*** Opening of Data for this exercise ***

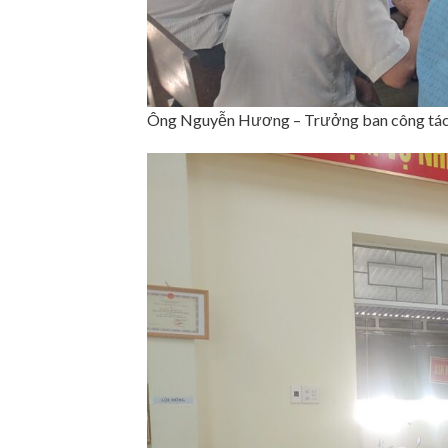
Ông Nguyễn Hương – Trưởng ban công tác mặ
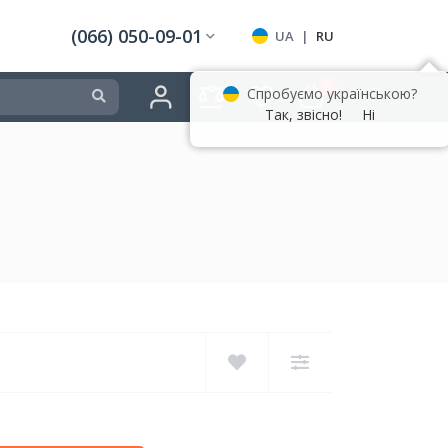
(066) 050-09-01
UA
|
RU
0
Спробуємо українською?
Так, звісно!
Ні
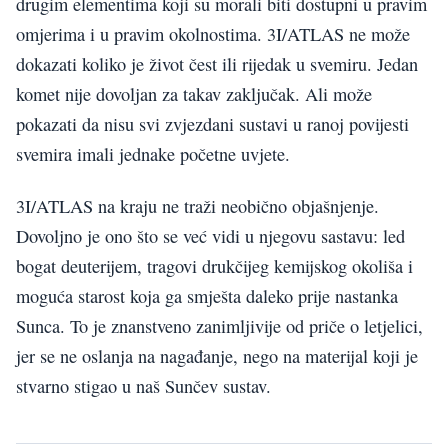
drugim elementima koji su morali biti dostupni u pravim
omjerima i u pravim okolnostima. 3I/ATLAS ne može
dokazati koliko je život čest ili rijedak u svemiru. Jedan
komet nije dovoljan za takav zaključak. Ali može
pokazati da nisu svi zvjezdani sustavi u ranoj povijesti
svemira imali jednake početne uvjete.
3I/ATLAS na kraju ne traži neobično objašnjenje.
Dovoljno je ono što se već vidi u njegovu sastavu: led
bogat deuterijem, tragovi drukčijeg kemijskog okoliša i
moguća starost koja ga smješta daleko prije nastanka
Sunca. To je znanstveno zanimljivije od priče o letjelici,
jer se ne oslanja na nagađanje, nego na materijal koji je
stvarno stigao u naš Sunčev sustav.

*** Close of Data for this exercise ***
*** Opening of Data for this exercise ***

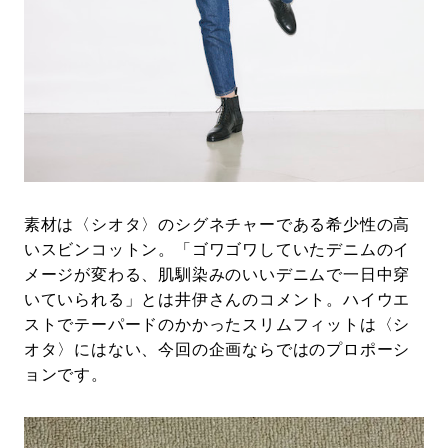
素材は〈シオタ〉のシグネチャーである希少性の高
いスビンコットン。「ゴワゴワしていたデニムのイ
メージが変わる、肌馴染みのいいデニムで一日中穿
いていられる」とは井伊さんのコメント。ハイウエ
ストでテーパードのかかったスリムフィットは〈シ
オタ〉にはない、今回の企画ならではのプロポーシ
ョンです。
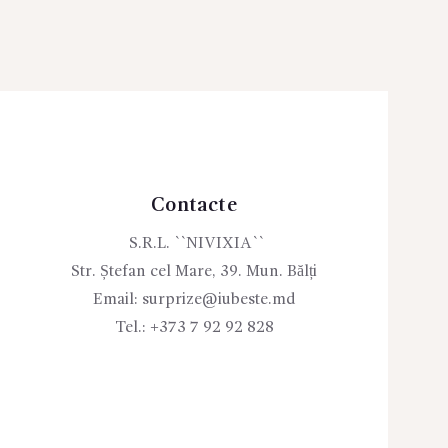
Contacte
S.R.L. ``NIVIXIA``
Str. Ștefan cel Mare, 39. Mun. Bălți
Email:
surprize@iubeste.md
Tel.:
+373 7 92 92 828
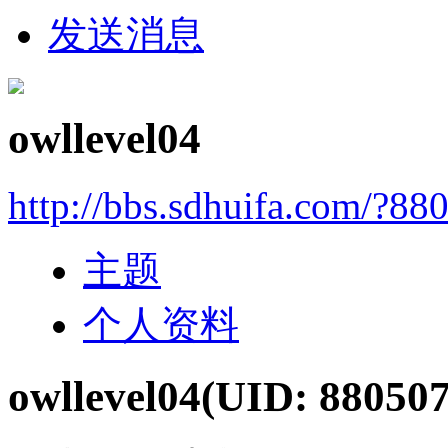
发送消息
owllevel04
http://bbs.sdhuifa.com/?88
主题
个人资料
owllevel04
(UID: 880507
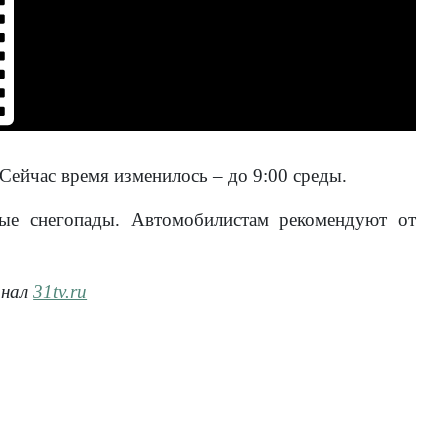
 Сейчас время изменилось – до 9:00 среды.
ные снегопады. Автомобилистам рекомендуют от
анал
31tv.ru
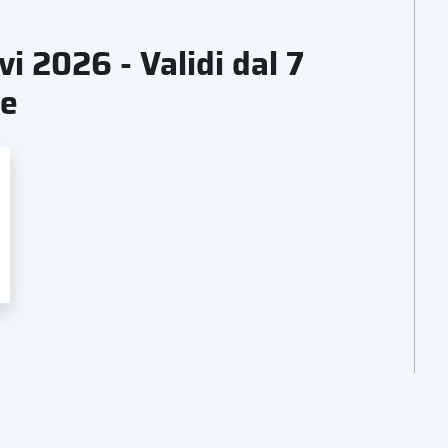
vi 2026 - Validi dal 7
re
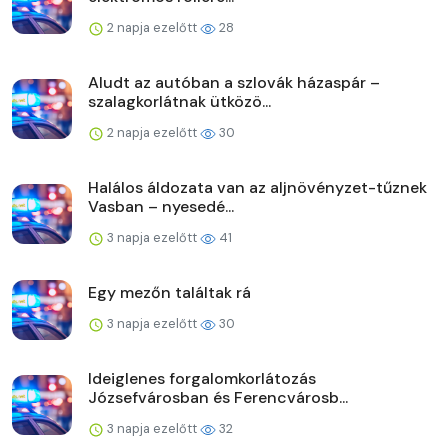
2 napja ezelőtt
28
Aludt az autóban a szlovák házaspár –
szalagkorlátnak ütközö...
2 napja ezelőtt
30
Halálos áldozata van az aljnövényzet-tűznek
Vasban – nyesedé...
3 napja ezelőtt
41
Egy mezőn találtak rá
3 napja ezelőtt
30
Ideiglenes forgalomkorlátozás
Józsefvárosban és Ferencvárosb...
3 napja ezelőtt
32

*** Close of Data for this exercise ***

Your assignment — Copy every line in the data above that has the string "pravim" in it.

Solution for this task —
drugim elementima koji su morali biti dostupni u pravim
omjerima i u pravim okolnostima. 3I/ATLAS ne može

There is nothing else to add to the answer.